Kröte des Monats Juni 2008
Aufbau 2008
32 S., € 16,95
Antonie Schneider/ Isabel Pin: Bananen sind krumm, aber nicht dumm
Dass Früchte ihre Geheimnisse haben, hat Heinz Janisch unter dem Titel „Bananenrot und himbeerblau“ einst zusammen mit der Grafikerin Luise Kloos und dem Biologen Kurt Zernig gezeigt und wurde dafür mit dem Österreichischen Kinder- und Jugendbuch-preis ausgezeichnet. Nun zeigt die Autorin Antonie Schneider gemeinsam mit der Illustratorin Isabel Pin (die zuletzt ebenfalls für ein Bilderbuch mit Heinz Janisch mit dem Österreichischen Kinder- und Jugendbuchpreis ausgezeichnet wurde), dass zu diesen Geheimnissen auch die Reiselust zählt: „Nach Marrakesch/ganz groß und fesch“ reist da zum Beispiel die Birne; die Ananas folgt „in einem alten Wagen.
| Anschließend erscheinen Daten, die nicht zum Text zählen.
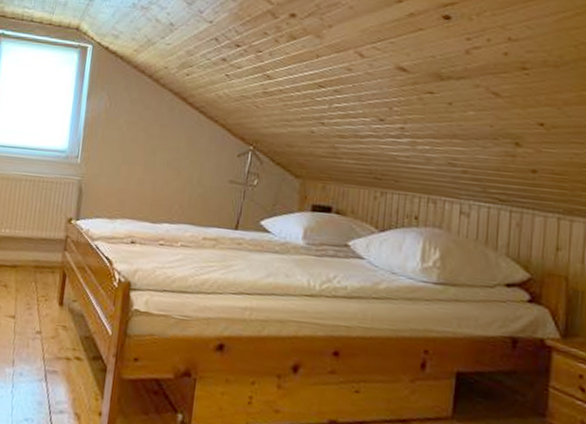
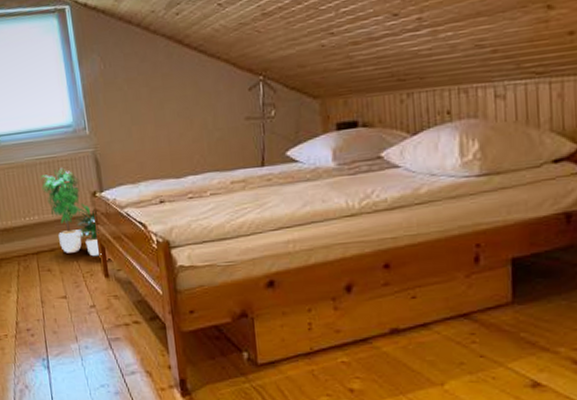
potted plant: none [21,188,68,282] -> present [40,167,102,257]

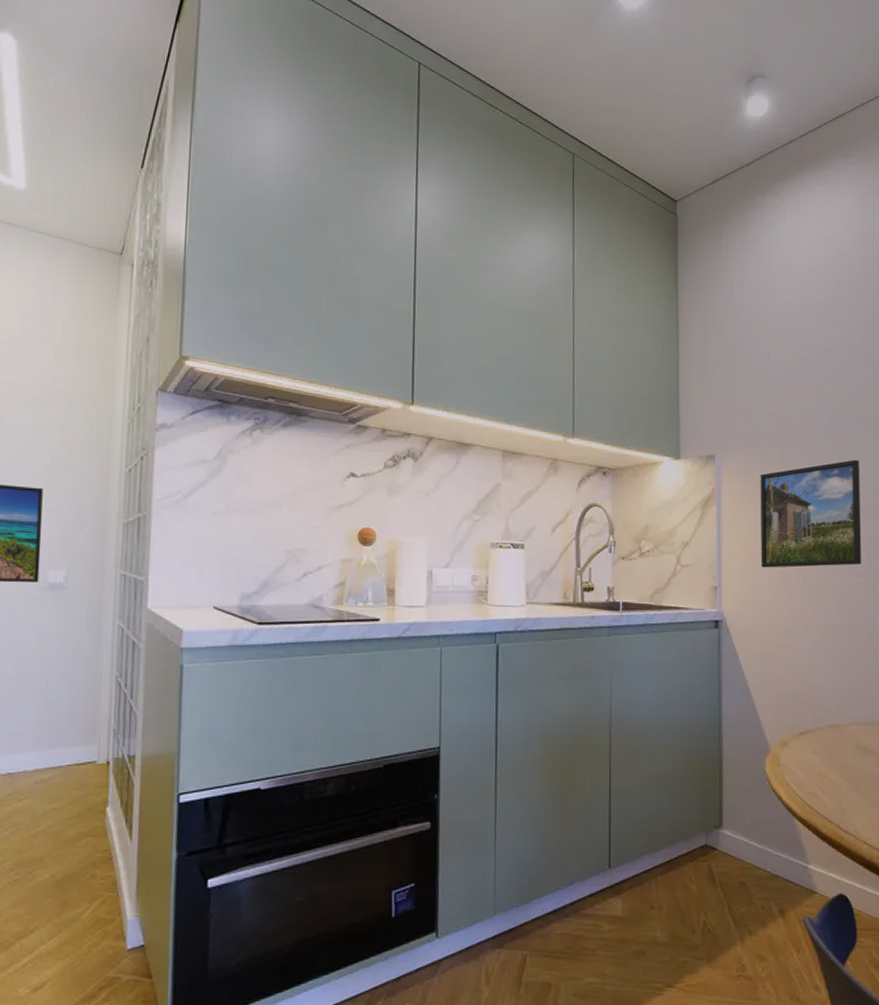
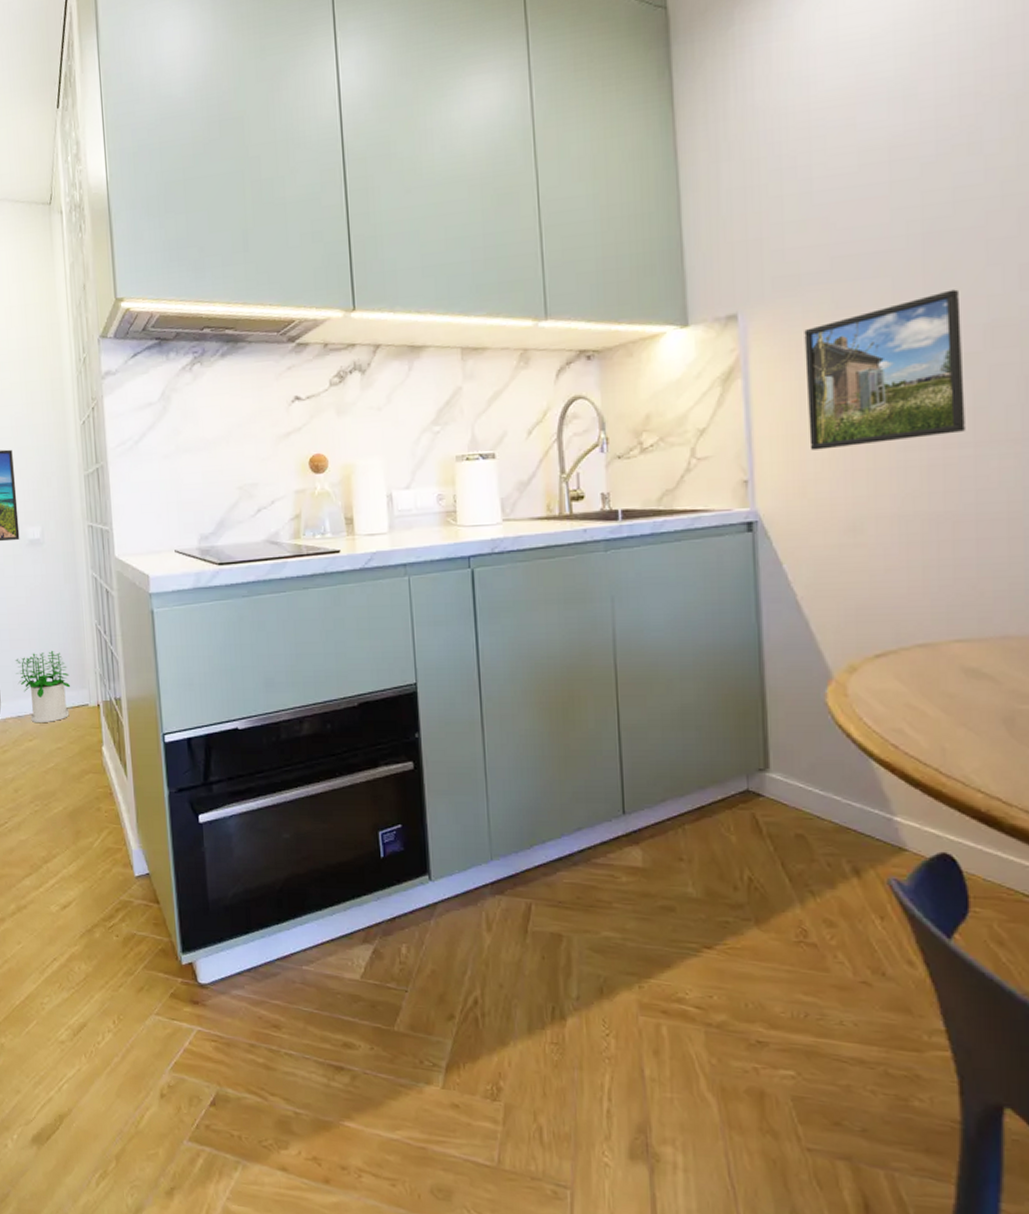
potted plant: none [12,703,78,780] -> present [14,651,71,722]

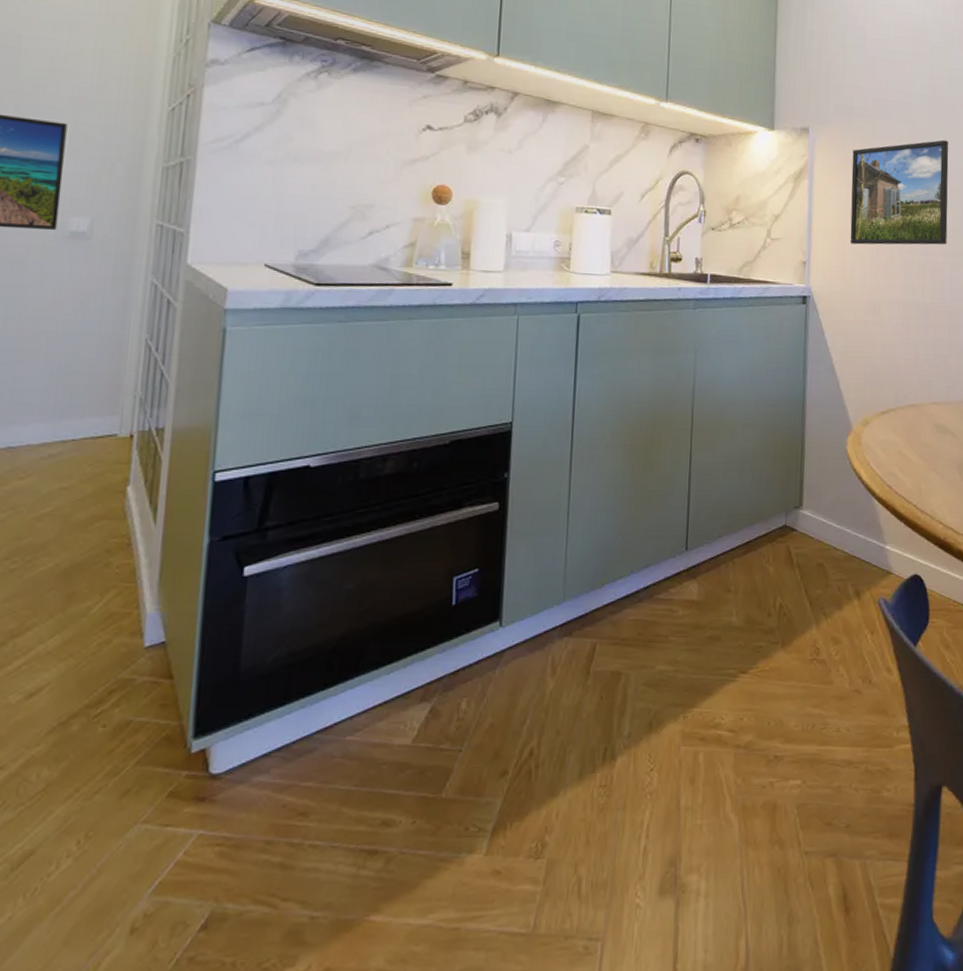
potted plant: present [14,651,71,722] -> none [16,368,97,456]

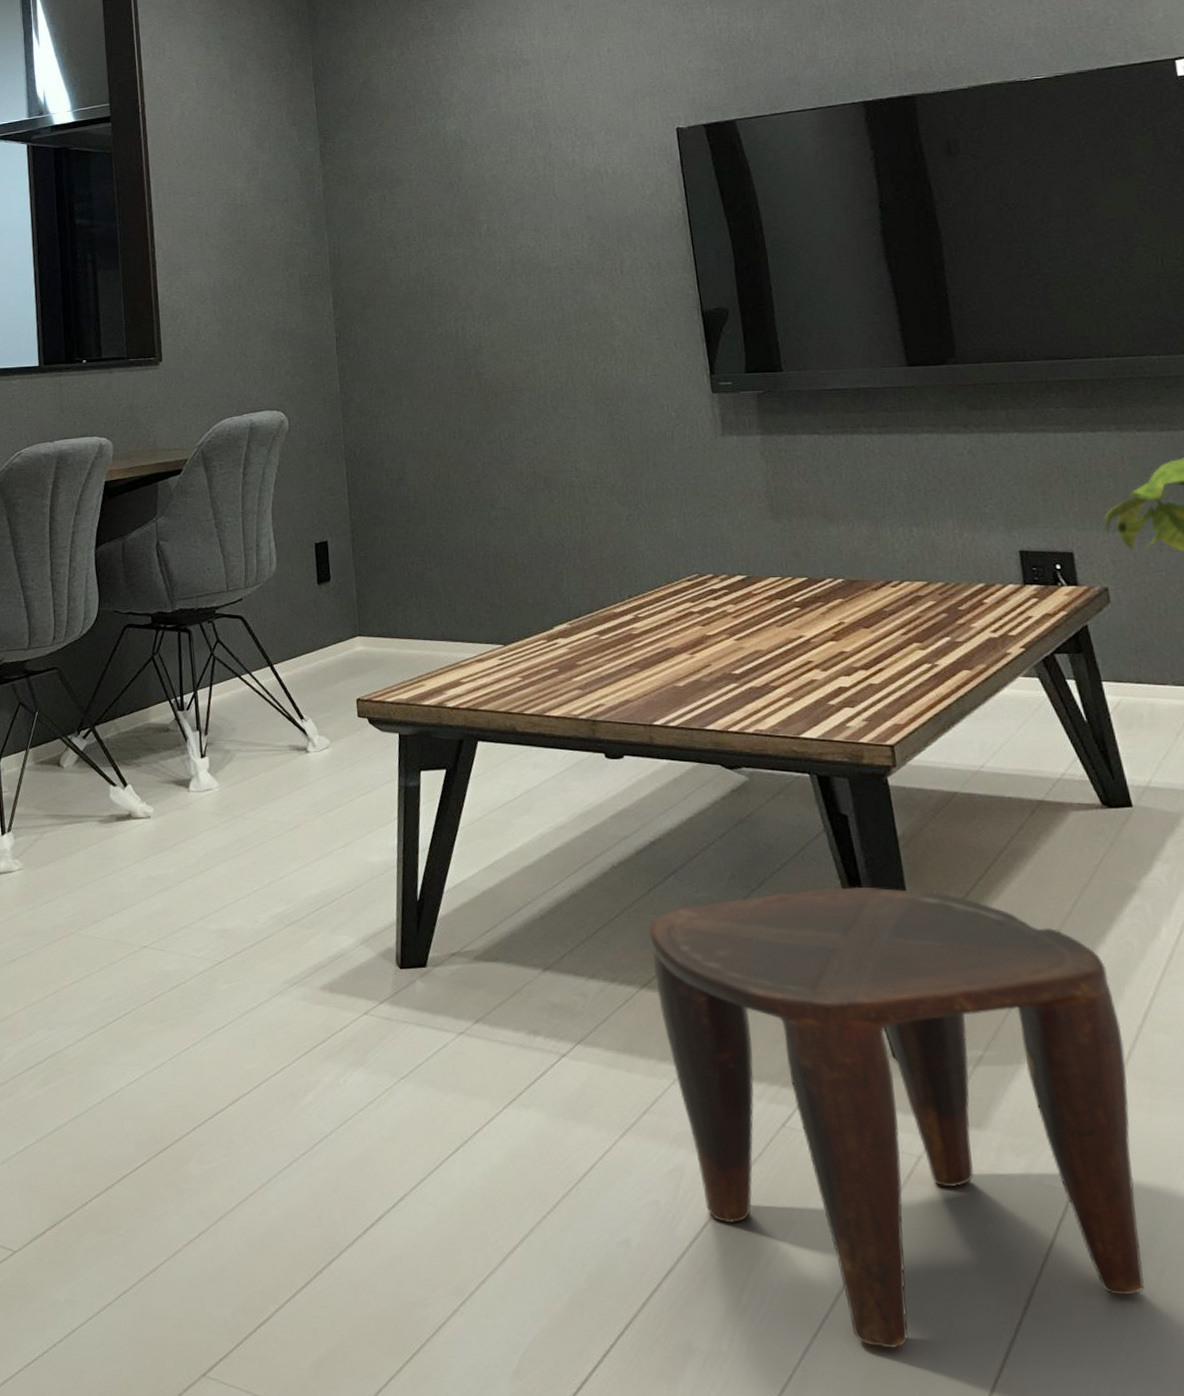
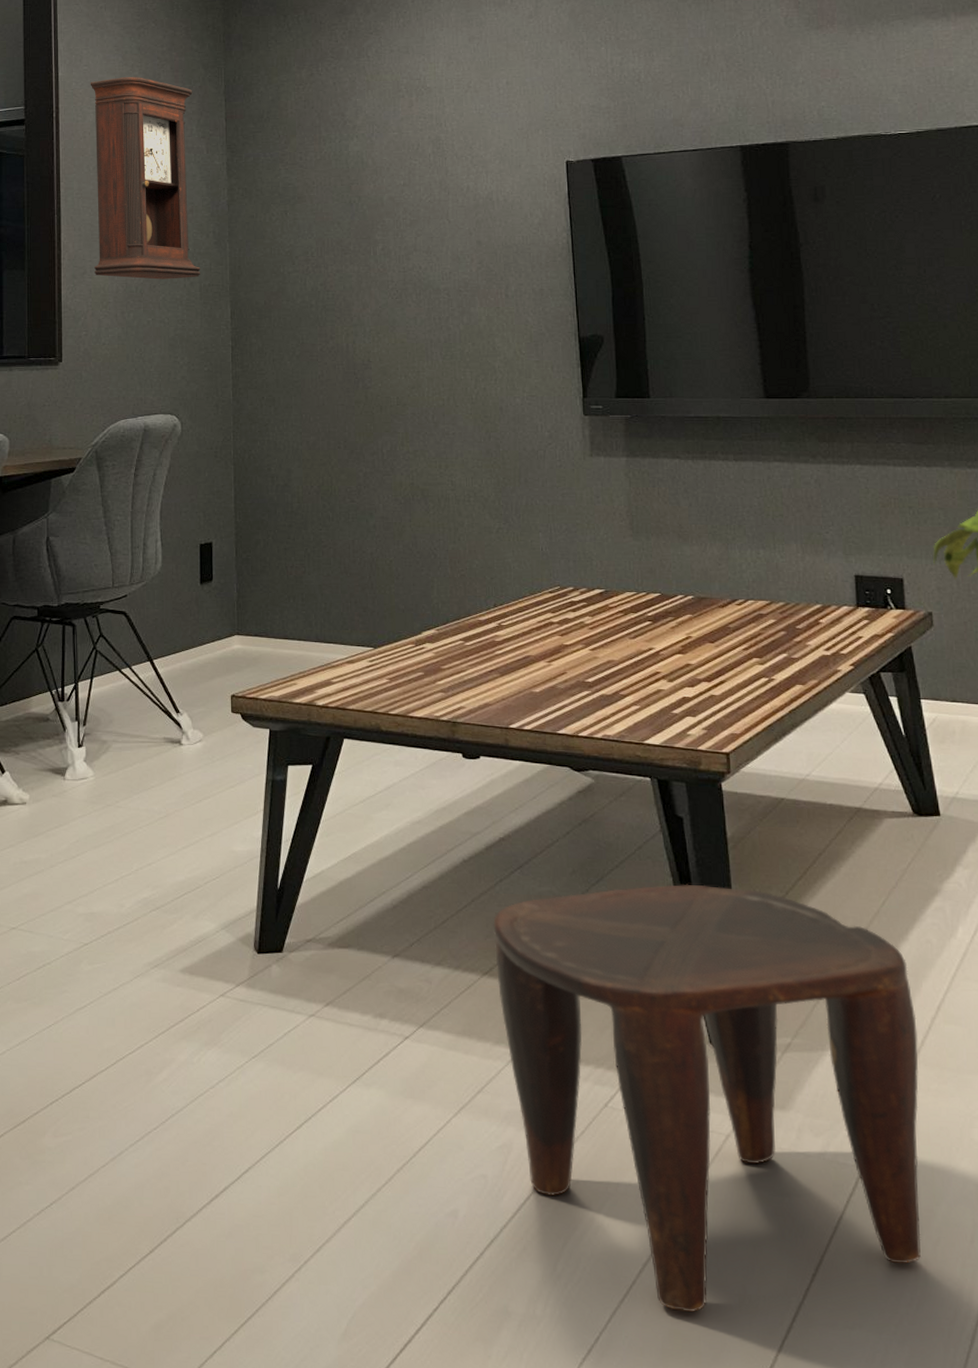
pendulum clock: none [175,66,300,273] -> present [90,77,201,280]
Von Lissabon bis Caracas will sie es wagen.“ Die Reise der Aprikose hingegen ist schnell vorbei:
In einer Kiste am Kai
saßen zwei Aprikosen.
Sie träumten vom Strand in Hawaii
in neuen gestreiften Hosen.
Doch ihre Reise war schnell vorbei,
im Mund eines jungen Matrosen.
Eine ähnlich tragisches Schicksal ereilt übrigens auch die „schöne Malwine, Apfelsine aus Tripolis“. Sie trifft eine Biene auf einer Schiene, doch man sollte sie warnen: „Die Lokomotive mit ihrem Getöff kennt kein Erbarmen.“
Auf grünen Hintergrund lässt Isbel Pin die pechschwarze Lok auf die arme, von dem Text und der Biene umschwirrte Apfelsine zusteuern und erst beim zweiten Mal hinsehen erkennt man, dass sich der weiße Rauch der Lokomotive in Totenkopfform verströmt.
Isabel Pin ist bekannt für ihre Illustrationen in hellen Farben, die flächig und mit deutlich viel Leerraum arbeiten. Figuren werden oft verschwindend klein ins Bild (oder gar an den Bildrand) gesetzt. Hier jedoch arbeitet die in Hamburg lebende Französin großflächiger, collagiert Formen und Figuren aus unterschiedlichen Papieren und Techniken. Größenverhältnisse werden dabei lustvoll aufgelöst – schließlich gerät ja auch alles in Bewegung: Die Früchte ebenso wie die Reime, die von ihrem Schicksal Zeugnis geben. Dem Motiv der Reise entsprechend greifen nicht nur die Figuren Raum, sondern folgt auch der Text in seiner grafischen Gestaltung ihnen nach. Doch dort wo sich zeigt, dass Bananen nicht nur krumm sind, sondern auch komische Sachen machen und die Affen damit zum lachen bringen, ja „zuweilen ohne Grund / sogar verkehrtherum“ musizieren, können sich Farben, Flächen, Formen und Figuren der Dynamisierung ebenso wenig entziehen wie Sprache und Typografie. Und so kullern „Apfelschnitz und Apfelbrei“ fröhlich durchs „Früchteallerlei“ und sorgen fürs höchstes Glück darüber, dass die Kinderlyrik endlich mal wieder auf die Reise geschickt wird.